Inside of a Madrid police station.
6:00am. The air is cold and I know that soon the wind against my face will have a familiar bite. All packed up and ready to leave the medieval country side of Montepulciano. Today has been declared a day of travel and soon we’ll be gliding through the early morning twists and turns on the magnificent machine they call the BMW 850RT. We will ride through Pienza, and beyond Siena, bypassing the beautiful Chianti region that we passed through on our way down.Arriving back in Florence around 9am to return the bike to the mustached Italians who kindly rented it to us.
From there we’ll make our way to the train station to catch a train to Bologna. Then a bus to the local airport so that a plane may jet us us across the sea to the land of Barcelona. There we catch a shuttle to the metro and finally to our room in the Gothic Barrio of the city, where a cocktail will be waiting for me in some fine local establishment of our choosing.

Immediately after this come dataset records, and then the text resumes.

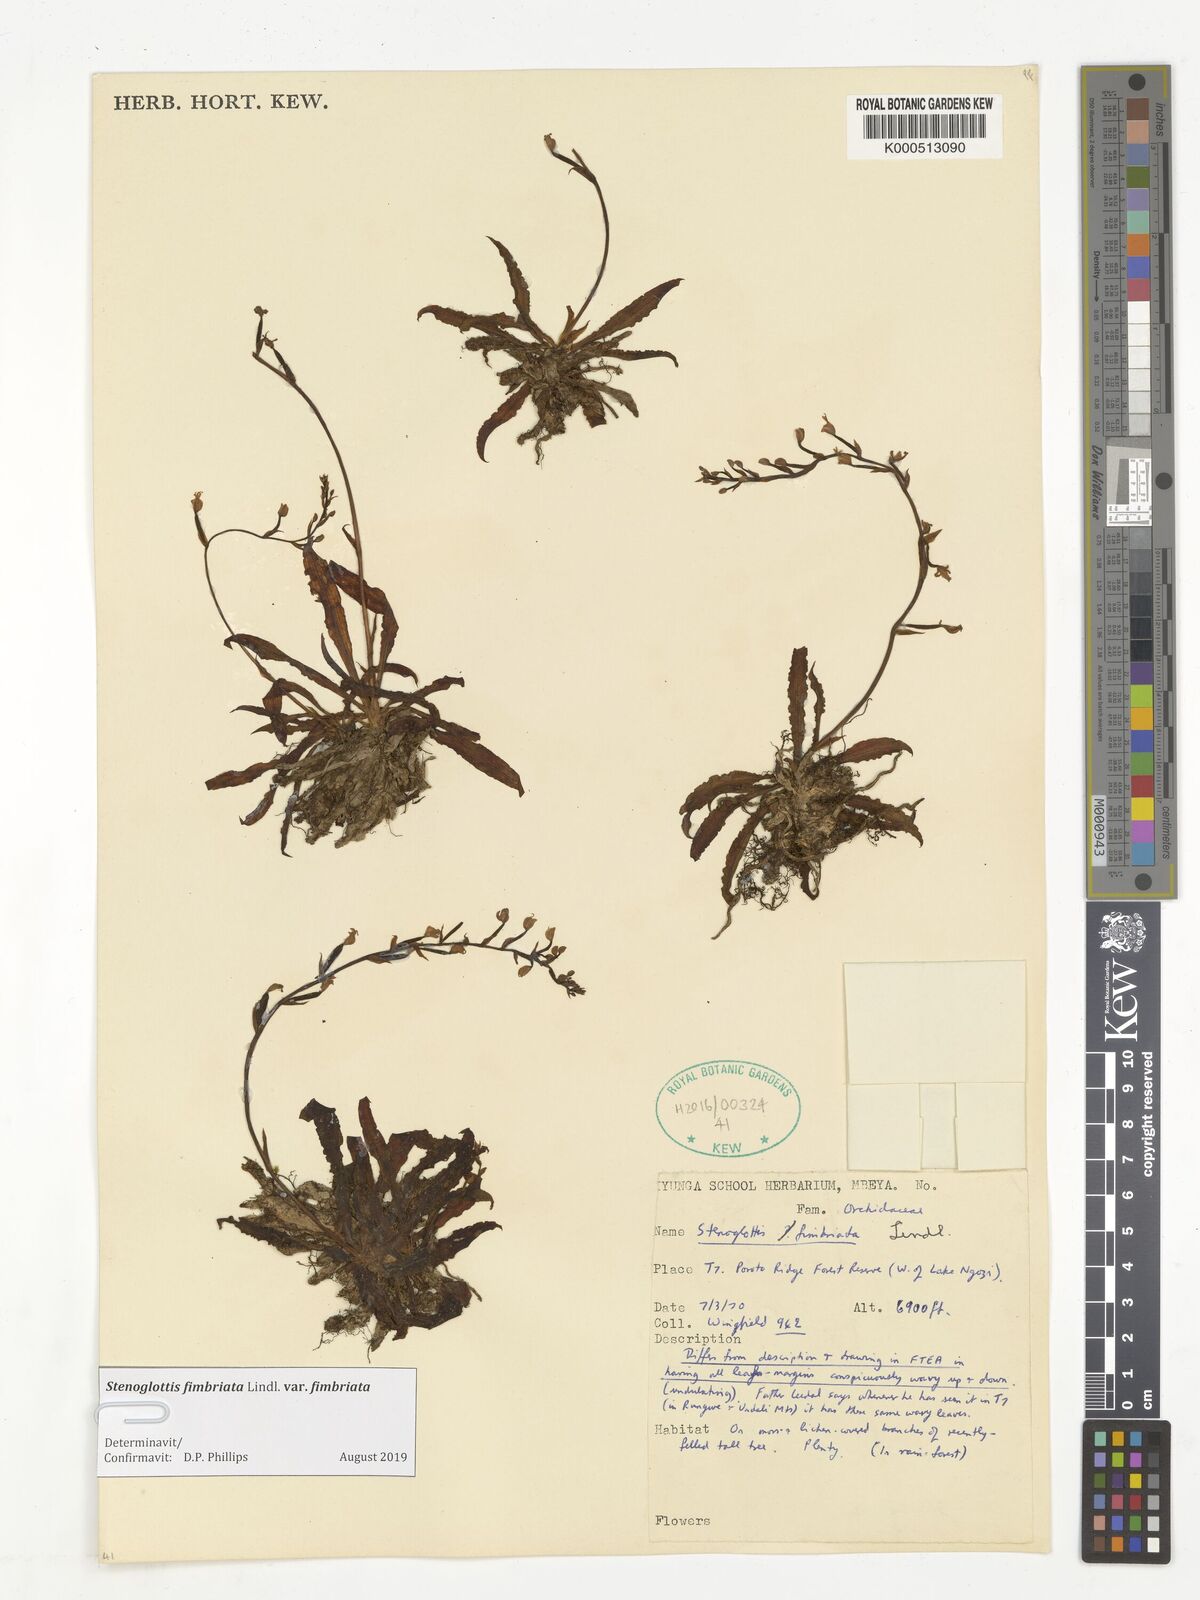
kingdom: Plantae
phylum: Tracheophyta
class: Liliopsida
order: Asparagales
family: Orchidaceae
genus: Stenoglottis
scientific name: Stenoglottis fimbriata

We left the room and walked down the stairs and part way through the lobby when Mel realized that she forgot something in the room. I handed her the key as she ran back up, then bought a cup of coffee from the machine in the lobby. I walked outside and sat on a small curb in the narrow streets. I sat there for a while watching the locals and tourists pass by as they went about their day, all the while enjoying my hot, and rather small, black coffee (cafe solo). I took the last sip of coffee from the paper cup, wondering what might be taking Mel so long. Just then an old Spaniard women approached with her hand extended towards me holding something. Gold colored coins, Spanish money. The kind woman was giving me money, thinking I was a beggar, a man on the streets. With my dirty traveling clothes and empty cup in hand I understand her reasoning. So, being a bit off guard and not wanting to offend her, I graciously took the sweet woman’s offering of cents. Feeling embarrassed and a little confused I quickly stood and walked away, hoping nobody really saw what had just happened.
I now no longer sit on curbs with an empty cup in hand.
BTW. The money has since been given to other homeless folk or street musicians.
Im sitting on a bed at 5pm in a hotel in the the middle of Bilbao, Spain thankful for the day. Everything (almost) is closed today due to a general labor strike throughout the entire country of Spain. Admittedly unprepared for this historic day, we wandered the city for a while in search of food, not knowing if we would be able to eat anything today besides the half of a cucumber and chip remnants sitting in our room at the hotel. We staggered through dark, barren alley ways looking for anything to abate our hunger and trying our best to fight through the pangs of malnutrition and aching gut. Just as we collectively thought was our last moment of breathe, we turned a corner to reveal what is sometimes referred to as “the last shining light of all mankind”, Chinese Food. And it was abierto.